Ces éléments constituent la « consommation du siècle », c’est-à-dire la fin définitive de l’ordre temporel, qui ne peut avoir lieu sans le retour du Christ. Aucun texte scripturaire ou traditionnel n’envisage une « fin des temps » séparée de la Parousie.
3. Les signes avant-coureurs et leur relation avec la Parousie
Certains pourraient arguer que la « fin des temps » désigne une période prolongée incluant des signes préliminaires (comme l’apostasie, la venue de l’Antéchrist ou la prédication de l’Évangile à toutes les nations, cf. Matthieu 24, 14). Cependant, dans la tradition catholique, ces événements sont des préludes immédiats au retour du Christ. Saint Thomas d’Aquin, dans la Somme théologique (Supplément, q. 73, a. 1**, et q. 77**), explique que la fin du monde est marquée par des signes préparatoires, mais que l’événement ultime est l’avènement du Christ pour le jugement. De même, les Pères de l’Église, comme saint Augustin (La Cité de Dieu, livre XX), affirment que le retour du Christ met fin à l’histoire terrestre et inaugure le jugement.

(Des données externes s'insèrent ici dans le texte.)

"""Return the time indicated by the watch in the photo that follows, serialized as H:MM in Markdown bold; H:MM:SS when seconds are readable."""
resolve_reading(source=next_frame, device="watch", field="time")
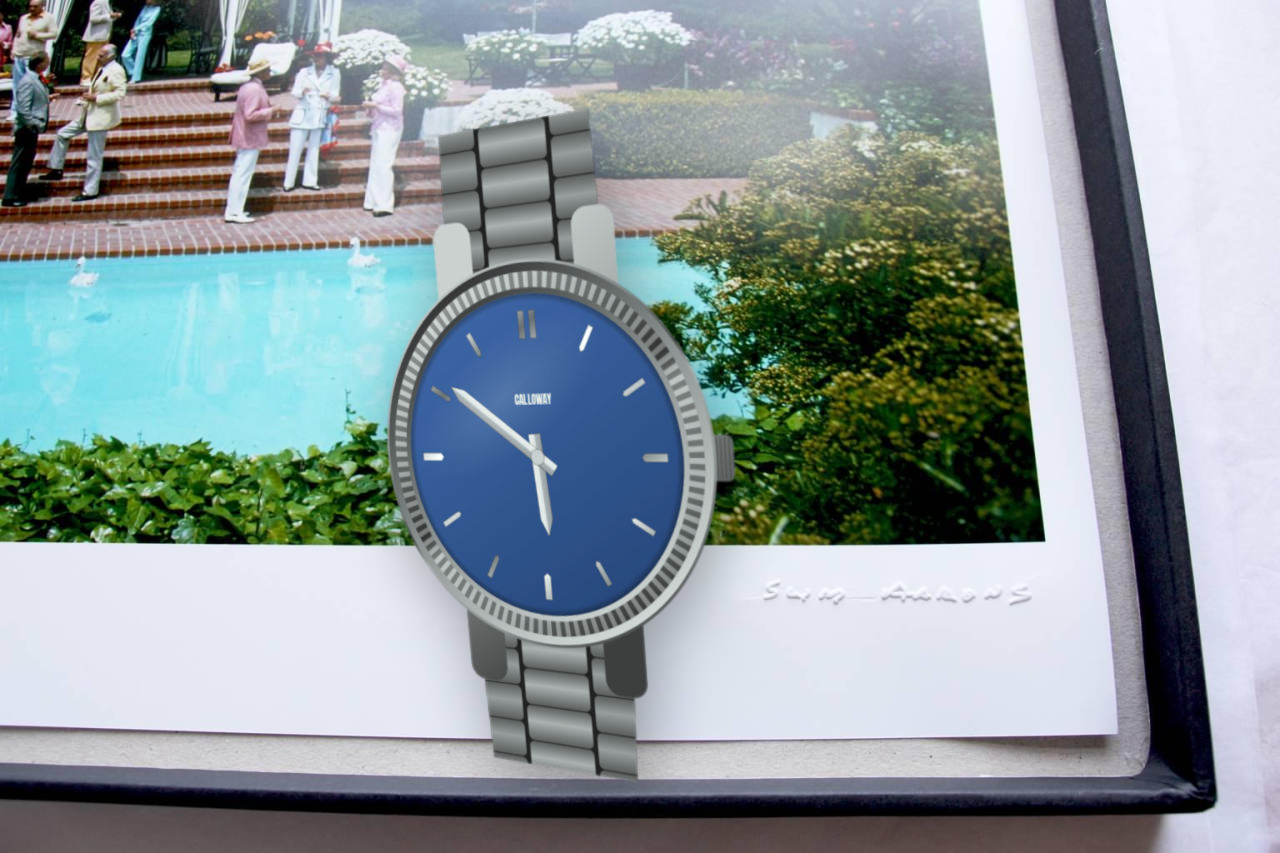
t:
**5:51**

4. Absence d’une « fin des temps » distincte du retour du Christ
Aucun enseignement catholique avant 1962 ne postule une « fin des temps » qui serait distincte ou postérieure au retour du Christ. Certaines hérésies, comme le millénarisme (condamné par l’Église, cf. décret du Saint-Office de 1944, reprenant l’enseignement traditionnel), soutiennent un règne terrestre du Christ avant le jugement dernier. Cependant, la doctrine catholique rejette cette idée : le retour du Christ coïncide avec le jugement dernier et la fin du monde, sans période intermédiaire. Comme le dit saint Paul dans 1 Corinthiens 15, 23-24 : « Chacun à son rang : le Christ comme prémices, ensuite ceux qui appartiennent au Christ, lors de son avènement. Puis viendra la fin, quand il remettra le royaume à Dieu le Père. »
5. En résumé
La « fin des temps », entendue comme la fin de l’histoire humaine (consummatio saeculi), est identique au retour du Christ en gloire. Ce moment englobe la résurrection des morts, la défaite
des puissances du mal, le jugement dernier et l’établissement du Royaume éternel. Les textes scripturaires (Matthieu 24, 30-31 ; 1 Corinthiens 15, 23-24 ; Apocalypse 20, 11-15), les définitions dogmatiques (Symbole de Nicée-Constantinople) et les théologiens traditionnels (saint Thomas, saint Augustin) confirment que le retour du Christ est l’événement qui conclut l’ordre temporel. Ainsi, il n’existe pas de « fin des temps » séparée ou différente de la Parousie.